DIRECTIONS FOR THIS TASK: Please convert the rows below into a Markdown table with the columns No. and Line, giving each line a number and leaving out blank lines. Leave the pictures out of the answer.

SUPPLIED RECORDS:
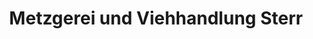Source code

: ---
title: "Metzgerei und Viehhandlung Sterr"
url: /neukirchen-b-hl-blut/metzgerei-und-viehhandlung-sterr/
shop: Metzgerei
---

TASK RESPONSE:
| No. | Line |
|---|---|
| 1 | Source code |
| 2 | : --- |
| 3 | title: "Metzgerei und Viehhandlung Sterr" |
| 4 | url: /neukirchen-b-hl-blut/metzgerei-und-viehhandlung-sterr/ |
| 5 | shop: Metzgerei |
| 6 | --- |